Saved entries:
------------------------------------------------
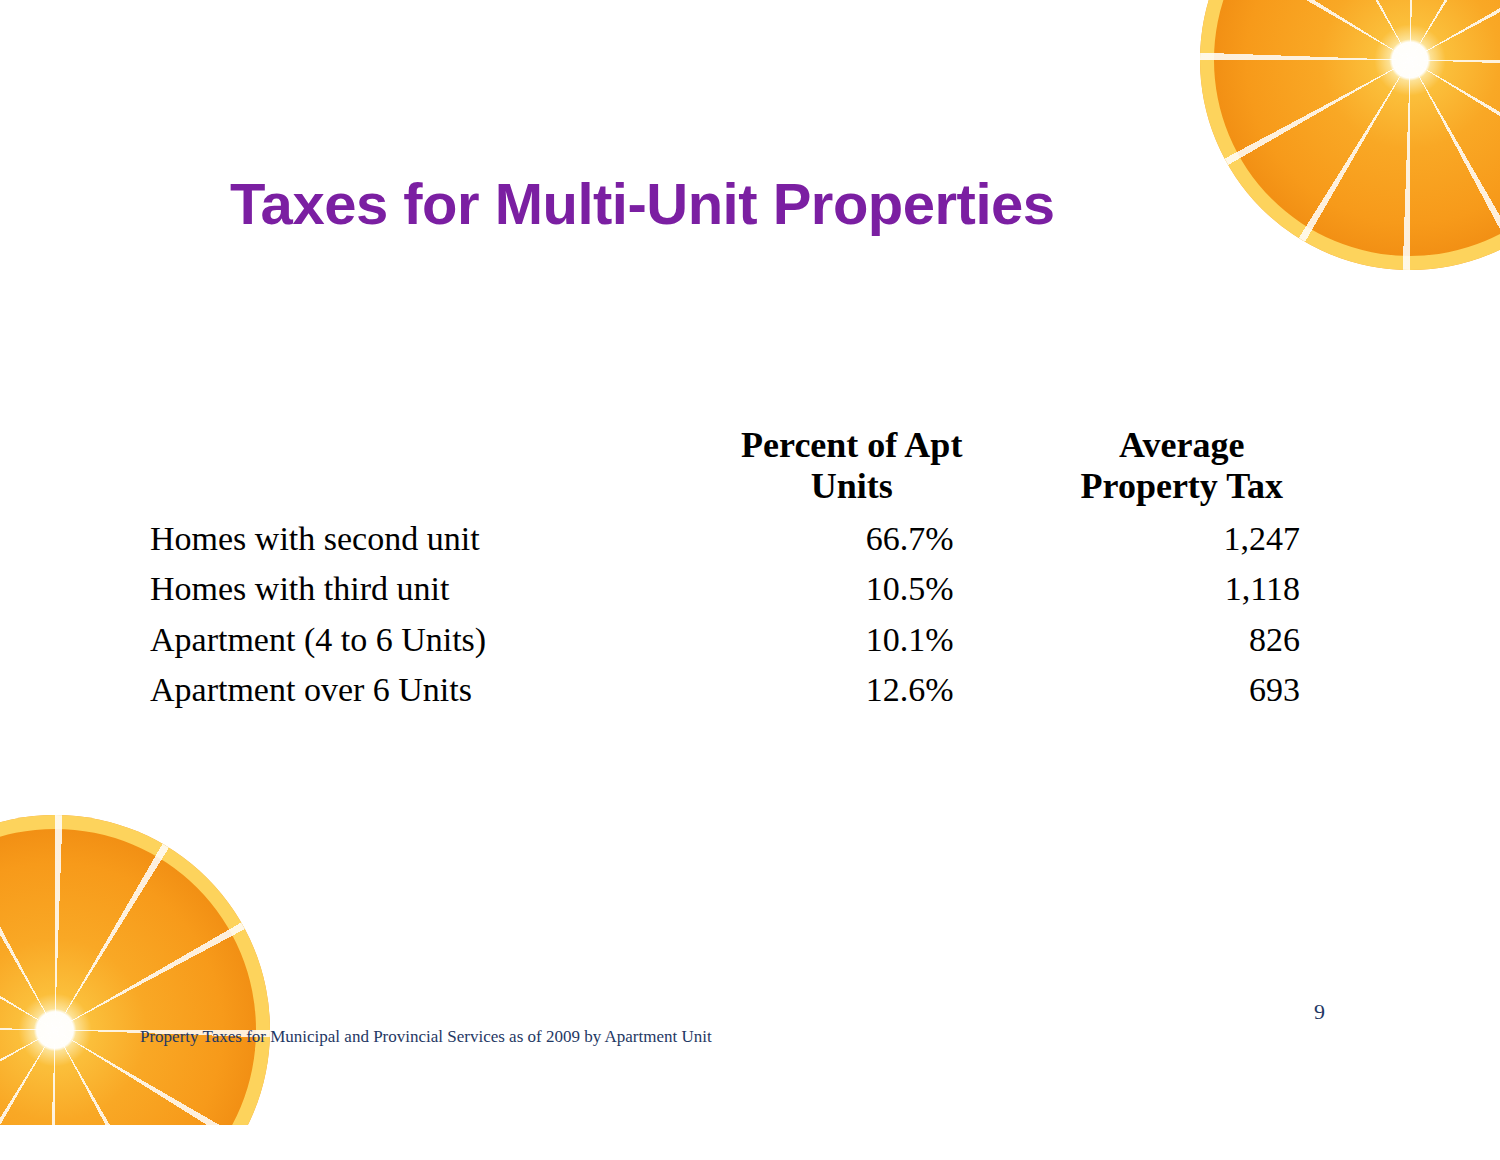Taxes for Multi-Unit Properties
| | Percent of Apt Units | Average Property Tax |
| --- | --- | --- |
| Homes with second unit | 66.7% | 1,247 |
| Homes with third unit | 10.5% | 1,118 |
| Apartment (4 to 6 Units) | 10.1% | 826 |
| Apartment over 6 Units | 12.6% | 693 |
Property Taxes for Municipal and Provincial Services as of 2009 by Apartment Unit
9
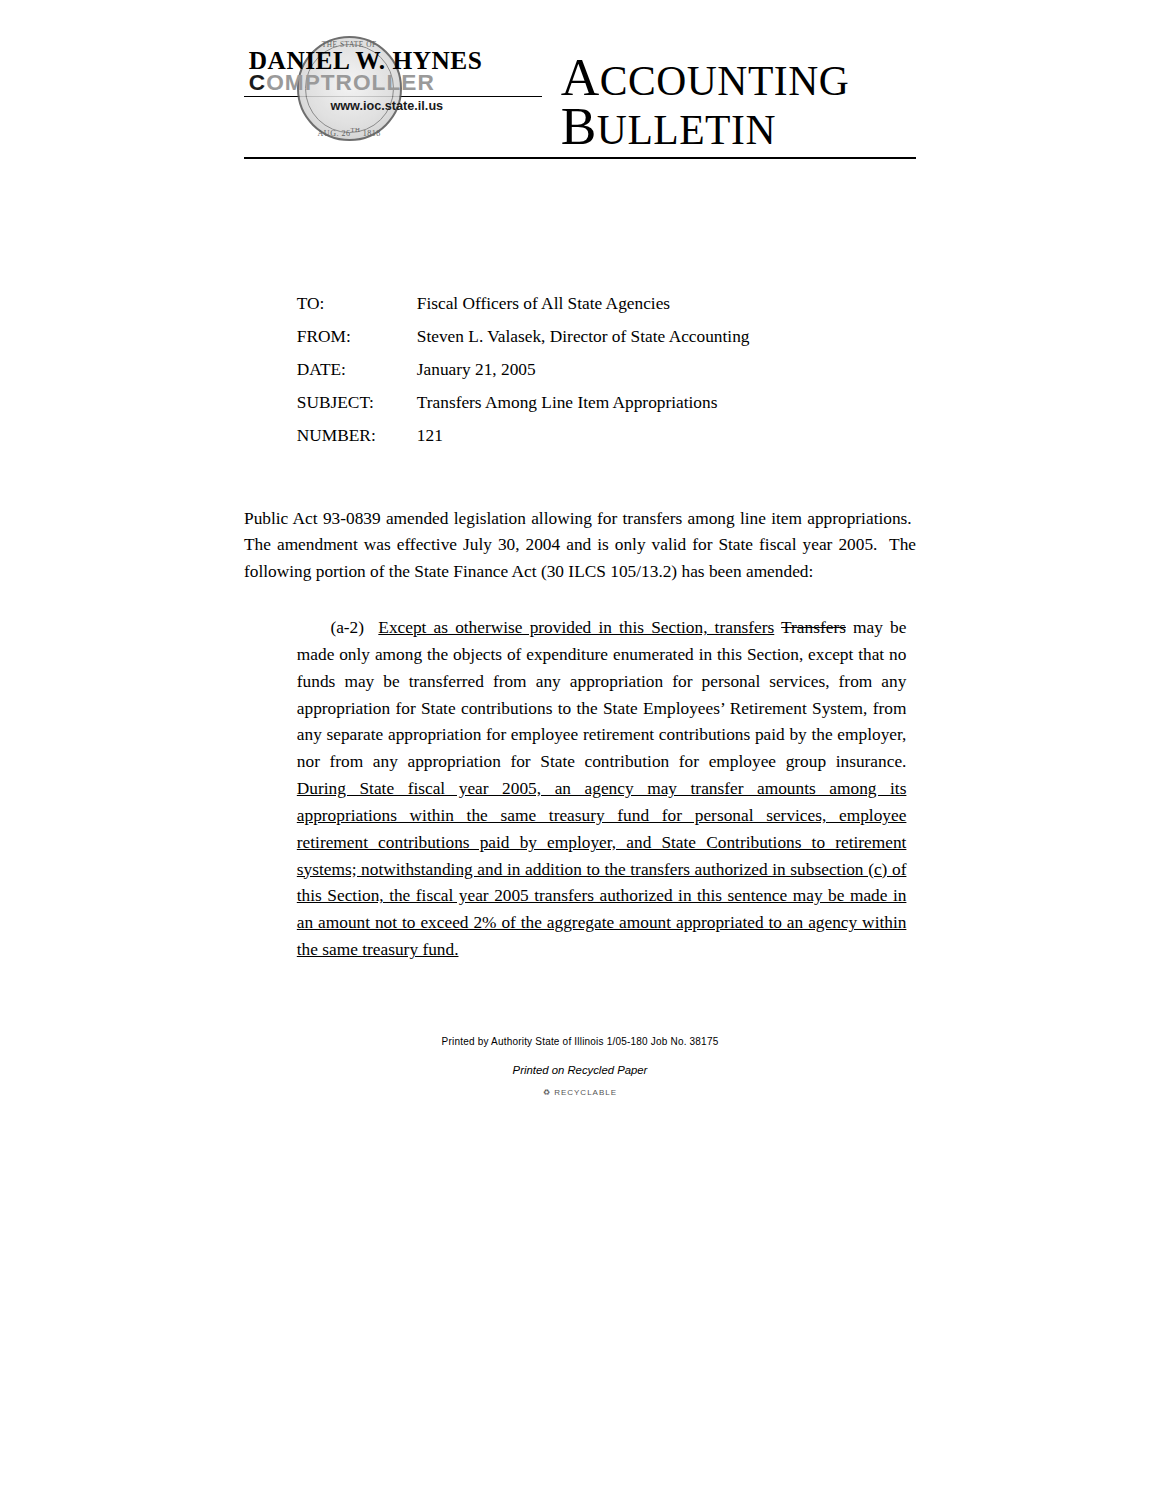THE STATE OF
AUG. 26TH 1818
DANIEL W. HYNES
COMPTROLLER
www.ioc.state.il.us
ACCOUNTING
BULLETIN
| TO: | Fiscal Officers of All State Agencies |
| FROM: | Steven L. Valasek, Director of State Accounting |
| DATE: | January 21, 2005 |
| SUBJECT: | Transfers Among Line Item Appropriations |
| NUMBER: | 121 |
Public Act 93-0839 amended legislation allowing for transfers among line item appropriations. The amendment was effective July 30, 2004 and is only valid for State fiscal year 2005. The following portion of the State Finance Act (30 ILCS 105/13.2) has been amended:
(a-2) Except as otherwise provided in this Section, transfers Transfers may be made only among the objects of expenditure enumerated in this Section, except that no funds may be transferred from any appropriation for personal services, from any appropriation for State contributions to the State Employees’ Retirement System, from any separate appropriation for employee retirement contributions paid by the employer, nor from any appropriation for State contribution for employee group insurance. During State fiscal year 2005, an agency may transfer amounts among its appropriations within the same treasury fund for personal services, employee retirement contributions paid by employer, and State Contributions to retirement systems; notwithstanding and in addition to the transfers authorized in subsection (c) of this Section, the fiscal year 2005 transfers authorized in this sentence may be made in an amount not to exceed 2% of the aggregate amount appropriated to an agency within the same treasury fund.
Printed by Authority State of Illinois 1/05-180 Job No. 38175
Printed on Recycled Paper
♻ RECYCLABLE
------------------------------------------------
Assignment ▸ Print each entry above verbatim, pictures left out.

Answer to this problem ▸
Taxes for Multi-Unit Properties
| | Percent of Apt Units | Average Property Tax |
| --- | --- | --- |
| Homes with second unit | 66.7% | 1,247 |
| Homes with third unit | 10.5% | 1,118 |
| Apartment (4 to 6 Units) | 10.1% | 826 |
| Apartment over 6 Units | 12.6% | 693 |
Property Taxes for Municipal and Provincial Services as of 2009 by Apartment Unit
9
THE STATE OF
AUG. 26TH 1818
DANIEL W. HYNES
COMPTROLLER
www.ioc.state.il.us
ACCOUNTING
BULLETIN
| TO: | Fiscal Officers of All State Agencies |
| FROM: | Steven L. Valasek, Director of State Accounting |
| DATE: | January 21, 2005 |
| SUBJECT: | Transfers Among Line Item Appropriations |
| NUMBER: | 121 |
Public Act 93-0839 amended legislation allowing for transfers among line item appropriations. The amendment was effective July 30, 2004 and is only valid for State fiscal year 2005. The following portion of the State Finance Act (30 ILCS 105/13.2) has been amended:
(a-2) Except as otherwise provided in this Section, transfers Transfers may be made only among the objects of expenditure enumerated in this Section, except that no funds may be transferred from any appropriation for personal services, from any appropriation for State contributions to the State Employees’ Retirement System, from any separate appropriation for employee retirement contributions paid by the employer, nor from any appropriation for State contribution for employee group insurance. During State fiscal year 2005, an agency may transfer amounts among its appropriations within the same treasury fund for personal services, employee retirement contributions paid by employer, and State Contributions to retirement systems; notwithstanding and in addition to the transfers authorized in subsection (c) of this Section, the fiscal year 2005 transfers authorized in this sentence may be made in an amount not to exceed 2% of the aggregate amount appropriated to an agency within the same treasury fund.
Printed by Authority State of Illinois 1/05-180 Job No. 38175
Printed on Recycled Paper
♻ RECYCLABLE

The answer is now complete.